## Text

Incremental Loading

Incremental Loading#

The Squirro data loader handles incremental loading for data loader plugins.

The built-in support works if the data source has support for a sorted attribute that will change every time the data is updated.

A common attribute for this is a last modified timestamp.

To handle incremental loading, the connect() method takes two arguments: inc_column and max_inc_value.

They contain the name of the column on which incremental loading is done (specified on the command line with --incremental-column) and the maximum value of that column that was received in the previous load. Well-behaved data loader plugins should implement this property, so that only results are returned where inc_column >= max_inc_value. The data loader then takes care of all the required book-keeping.

Data loader plugins that do not support incremental loading, should raise an error when this option is specified:

def connect(self, inc_column=None, max_inc_value=None):
    if inc_column:
        raise ValueError("Incremental loading not supported.")

With most sources, the incremental column is only sensible and supported on one specific column or property. In that case, it is recommended to implement getIncrementalColumns() and enforce that in connect() as well:

def connect(self, inc_column=None, max_inc_value=None):
    if inc_column and inc_column != "updated_at":
        raise ValueError("Incremental loading is only supported on the updated_at column.")

def getIncrementalColumns(self):
    return ["updated_at"]

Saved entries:
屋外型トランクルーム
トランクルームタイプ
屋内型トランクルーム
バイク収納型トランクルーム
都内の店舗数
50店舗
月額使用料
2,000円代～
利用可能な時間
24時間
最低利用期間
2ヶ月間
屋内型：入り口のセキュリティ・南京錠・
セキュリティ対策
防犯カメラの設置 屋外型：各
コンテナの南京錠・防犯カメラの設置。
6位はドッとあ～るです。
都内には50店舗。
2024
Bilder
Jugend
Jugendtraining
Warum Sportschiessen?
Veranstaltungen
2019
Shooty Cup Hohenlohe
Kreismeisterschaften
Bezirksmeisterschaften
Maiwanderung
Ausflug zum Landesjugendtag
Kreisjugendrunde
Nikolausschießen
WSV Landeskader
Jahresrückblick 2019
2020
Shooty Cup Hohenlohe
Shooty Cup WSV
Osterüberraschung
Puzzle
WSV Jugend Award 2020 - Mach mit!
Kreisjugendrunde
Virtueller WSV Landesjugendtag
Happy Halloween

* * *

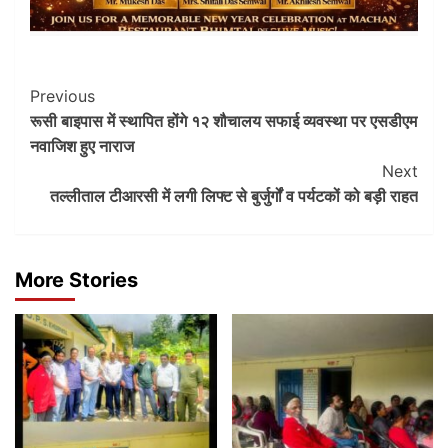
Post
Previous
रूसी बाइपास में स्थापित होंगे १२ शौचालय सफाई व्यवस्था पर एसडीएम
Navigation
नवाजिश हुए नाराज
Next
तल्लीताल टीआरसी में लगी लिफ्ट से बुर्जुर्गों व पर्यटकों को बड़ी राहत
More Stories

---

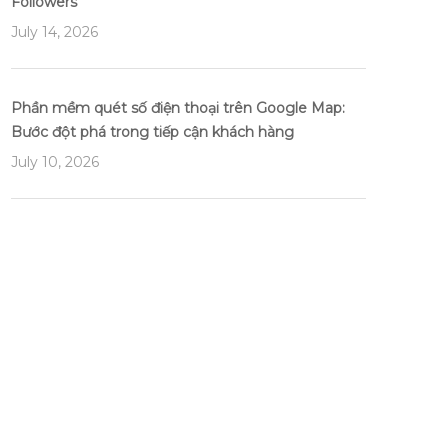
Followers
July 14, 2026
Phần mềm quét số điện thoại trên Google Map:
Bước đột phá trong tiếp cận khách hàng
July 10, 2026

## Questions
A. For each statement, say whether the incremental loading page agrees with it (yes or no), and quote the words from the page that decide it. (i) The connect() method takes two arguments to handle incremental loading. (ii) A last modified timestamp is a common attribute for incremental loading. (iii) Plugins without incremental loading support should quietly ignore the option.
B. List every method name, argument name and command-line option that the incremental loading page mentions in its prose, not counting the code samples.
C. From the incremental loading page, reproduce the passage starting with "The Squirro data" and going on through "the required book-keeping.".
These rows have no connection to the text.

## Results in order
A.
(i) Yes: "To handle incremental loading, the connect() method takes two arguments: inc_column and max_inc_value."
(ii) Yes: "A common attribute for this is a last modified timestamp."
(iii) No: "Data loader plugins that do not support incremental loading, should raise an error when this option is specified"

B.
connect()
inc_column
max_inc_value
--incremental-column
getIncrementalColumns()

C.
The Squirro data loader handles incremental loading for data loader plugins.

The built-in support works if the data source has support for a sorted attribute that will change every time the data is updated.

A common attribute for this is a last modified timestamp.

To handle incremental loading, the connect() method takes two arguments: inc_column and max_inc_value.

They contain the name of the column on which incremental loading is done (specified on the command line with --incremental-column) and the maximum value of that column that was received in the previous load. Well-behaved data loader plugins should implement this property, so that only results are returned where inc_column >= max_inc_value. The data loader then takes care of all the required book-keeping.